● **Exercise requirements**: Any pictures in the records below must be left out when you repeat the lines from the line containing "орбенти, фітобіотики та" through the line containing "Routebeschrijving" exactly.

(Page-level text extractions)
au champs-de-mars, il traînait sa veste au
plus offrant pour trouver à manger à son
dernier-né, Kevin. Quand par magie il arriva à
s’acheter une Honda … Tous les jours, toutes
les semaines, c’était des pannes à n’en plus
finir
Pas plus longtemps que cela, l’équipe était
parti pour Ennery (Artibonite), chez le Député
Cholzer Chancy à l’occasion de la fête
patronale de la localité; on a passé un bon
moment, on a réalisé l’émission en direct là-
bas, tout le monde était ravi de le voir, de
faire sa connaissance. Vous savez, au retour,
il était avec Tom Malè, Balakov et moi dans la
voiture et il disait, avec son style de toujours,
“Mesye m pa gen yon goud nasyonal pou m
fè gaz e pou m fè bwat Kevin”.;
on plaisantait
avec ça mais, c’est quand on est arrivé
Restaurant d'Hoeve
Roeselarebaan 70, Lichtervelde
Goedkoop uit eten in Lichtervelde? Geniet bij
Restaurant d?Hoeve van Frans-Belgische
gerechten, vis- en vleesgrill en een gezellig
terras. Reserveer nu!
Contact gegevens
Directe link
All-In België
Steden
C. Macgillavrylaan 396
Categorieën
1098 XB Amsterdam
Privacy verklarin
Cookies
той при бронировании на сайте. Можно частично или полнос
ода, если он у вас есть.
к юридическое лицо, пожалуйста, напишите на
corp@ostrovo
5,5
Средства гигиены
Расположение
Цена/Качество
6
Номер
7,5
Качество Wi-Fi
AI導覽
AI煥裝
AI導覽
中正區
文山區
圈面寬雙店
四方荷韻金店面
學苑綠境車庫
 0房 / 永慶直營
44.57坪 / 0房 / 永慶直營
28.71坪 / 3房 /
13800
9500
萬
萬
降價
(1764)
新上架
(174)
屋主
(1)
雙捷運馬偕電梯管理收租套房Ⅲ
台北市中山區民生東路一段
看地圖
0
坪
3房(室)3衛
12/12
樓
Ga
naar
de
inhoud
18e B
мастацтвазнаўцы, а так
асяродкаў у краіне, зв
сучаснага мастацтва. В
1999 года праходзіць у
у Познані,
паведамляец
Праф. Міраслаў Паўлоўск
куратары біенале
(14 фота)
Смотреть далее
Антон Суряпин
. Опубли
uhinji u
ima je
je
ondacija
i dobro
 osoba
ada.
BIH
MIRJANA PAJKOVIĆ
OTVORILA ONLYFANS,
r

---

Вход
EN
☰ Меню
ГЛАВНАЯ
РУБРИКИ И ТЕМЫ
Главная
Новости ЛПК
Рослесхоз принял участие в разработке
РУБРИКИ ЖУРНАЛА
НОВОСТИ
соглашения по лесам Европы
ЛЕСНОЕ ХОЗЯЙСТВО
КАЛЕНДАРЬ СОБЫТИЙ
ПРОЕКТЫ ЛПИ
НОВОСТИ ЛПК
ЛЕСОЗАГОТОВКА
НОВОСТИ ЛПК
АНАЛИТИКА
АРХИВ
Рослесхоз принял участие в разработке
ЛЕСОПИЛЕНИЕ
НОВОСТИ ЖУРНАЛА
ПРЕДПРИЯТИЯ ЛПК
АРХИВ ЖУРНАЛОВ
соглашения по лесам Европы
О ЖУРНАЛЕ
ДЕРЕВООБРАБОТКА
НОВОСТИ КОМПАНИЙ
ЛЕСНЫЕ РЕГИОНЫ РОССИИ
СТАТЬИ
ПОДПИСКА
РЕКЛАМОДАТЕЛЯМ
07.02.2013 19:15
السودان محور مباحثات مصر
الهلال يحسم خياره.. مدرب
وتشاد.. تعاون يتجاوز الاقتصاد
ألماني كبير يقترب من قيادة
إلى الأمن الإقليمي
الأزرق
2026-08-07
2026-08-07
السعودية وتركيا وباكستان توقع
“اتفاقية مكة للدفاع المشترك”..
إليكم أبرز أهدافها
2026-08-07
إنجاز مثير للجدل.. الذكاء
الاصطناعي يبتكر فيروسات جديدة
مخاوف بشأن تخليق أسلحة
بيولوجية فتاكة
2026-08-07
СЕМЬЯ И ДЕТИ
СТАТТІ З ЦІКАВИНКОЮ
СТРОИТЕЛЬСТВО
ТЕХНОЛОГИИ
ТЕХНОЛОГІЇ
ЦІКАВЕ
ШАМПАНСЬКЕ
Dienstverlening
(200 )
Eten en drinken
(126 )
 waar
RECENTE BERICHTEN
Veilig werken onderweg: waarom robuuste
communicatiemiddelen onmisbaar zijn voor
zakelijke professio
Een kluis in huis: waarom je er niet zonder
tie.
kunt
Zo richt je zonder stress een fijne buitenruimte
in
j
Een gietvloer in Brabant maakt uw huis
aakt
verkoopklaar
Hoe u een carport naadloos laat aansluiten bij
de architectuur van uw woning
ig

...

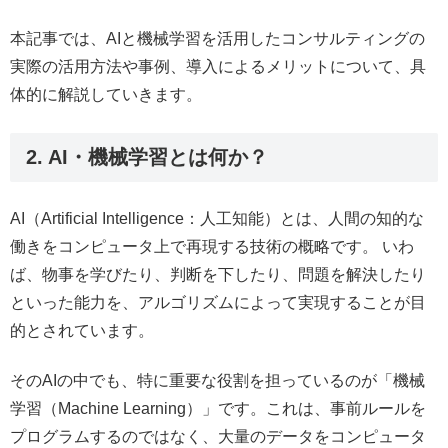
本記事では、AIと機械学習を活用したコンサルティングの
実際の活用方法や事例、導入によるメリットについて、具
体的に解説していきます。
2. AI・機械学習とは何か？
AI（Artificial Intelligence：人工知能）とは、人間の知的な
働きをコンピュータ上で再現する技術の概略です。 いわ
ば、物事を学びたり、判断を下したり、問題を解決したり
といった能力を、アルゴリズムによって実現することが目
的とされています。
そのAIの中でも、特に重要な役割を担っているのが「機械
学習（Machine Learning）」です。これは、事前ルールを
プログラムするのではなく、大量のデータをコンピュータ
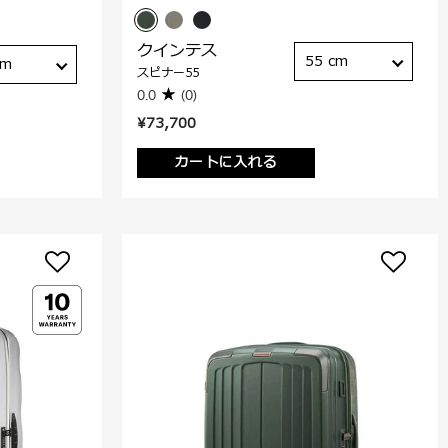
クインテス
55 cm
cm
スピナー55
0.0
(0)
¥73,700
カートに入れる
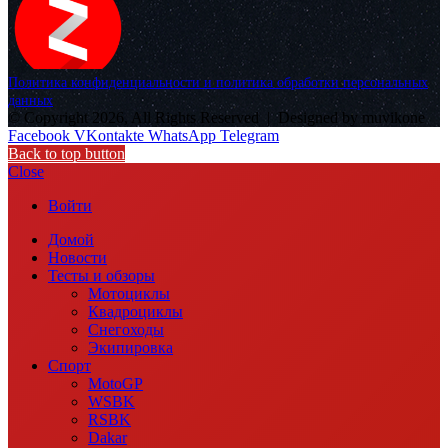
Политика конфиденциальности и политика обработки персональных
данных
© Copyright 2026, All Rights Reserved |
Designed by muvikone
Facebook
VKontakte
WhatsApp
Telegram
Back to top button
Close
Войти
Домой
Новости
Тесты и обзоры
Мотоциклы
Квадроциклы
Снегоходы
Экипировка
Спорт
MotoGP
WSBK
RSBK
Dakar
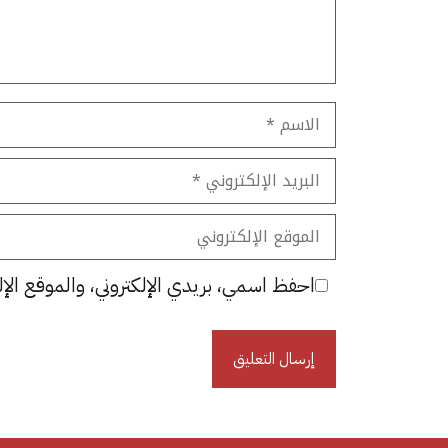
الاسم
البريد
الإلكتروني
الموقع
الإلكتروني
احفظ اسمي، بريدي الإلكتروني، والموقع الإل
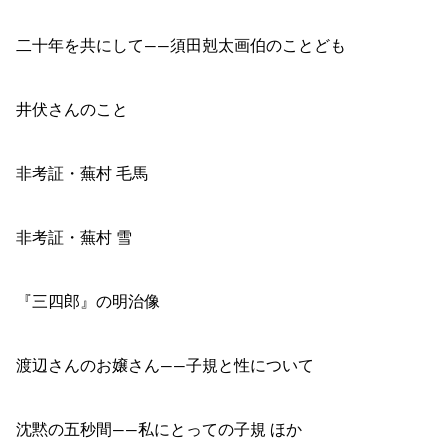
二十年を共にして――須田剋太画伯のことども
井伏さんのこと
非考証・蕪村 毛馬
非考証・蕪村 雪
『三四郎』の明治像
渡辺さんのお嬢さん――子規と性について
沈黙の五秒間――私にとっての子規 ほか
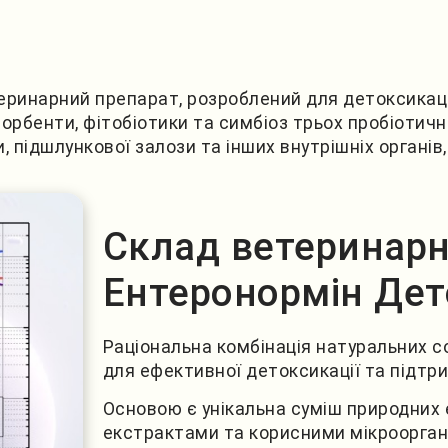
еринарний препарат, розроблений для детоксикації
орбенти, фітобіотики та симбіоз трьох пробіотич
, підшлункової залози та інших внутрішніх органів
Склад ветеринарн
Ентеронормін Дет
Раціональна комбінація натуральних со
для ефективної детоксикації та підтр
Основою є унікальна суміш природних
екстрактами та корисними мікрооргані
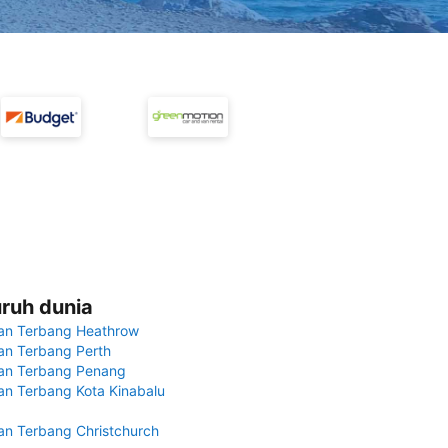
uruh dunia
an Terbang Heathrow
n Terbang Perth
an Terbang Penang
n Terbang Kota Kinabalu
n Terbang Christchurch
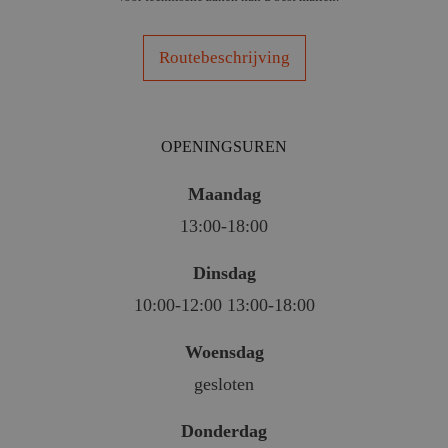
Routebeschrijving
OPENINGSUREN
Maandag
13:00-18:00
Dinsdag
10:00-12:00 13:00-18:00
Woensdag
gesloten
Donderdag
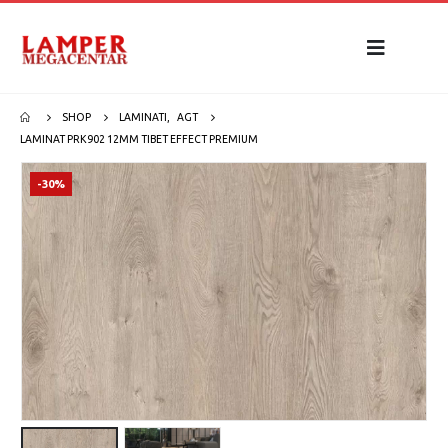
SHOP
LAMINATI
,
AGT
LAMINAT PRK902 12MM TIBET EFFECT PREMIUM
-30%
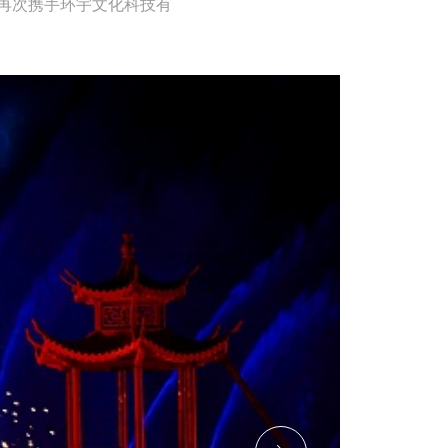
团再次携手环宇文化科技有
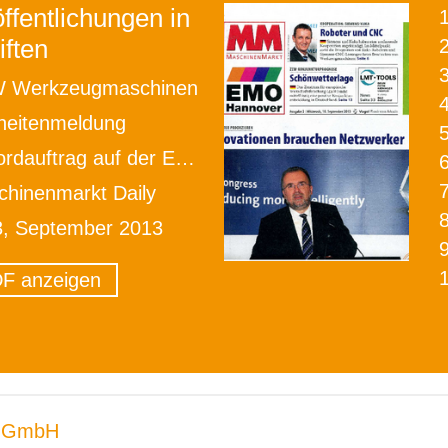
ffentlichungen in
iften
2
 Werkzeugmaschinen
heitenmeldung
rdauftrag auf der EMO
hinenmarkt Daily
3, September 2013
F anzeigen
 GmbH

● **Result for this exercise**:
орбенти, фітобіотики та симбіоз трьох пробіотич
, підшлункової залози та інших внутрішніх органів
Склад ветеринарн
Ентеронормін Дет
Раціональна комбінація натуральних со
для ефективної детоксикації та підтр
Основою є унікальна суміш природних
екстрактами та корисними мікрооргані
uruh dunia
an Terbang Heathrow
n Terbang Perth
an Terbang Penang
n Terbang Kota Kinabalu
n Terbang Christchurch
Routebeschrijving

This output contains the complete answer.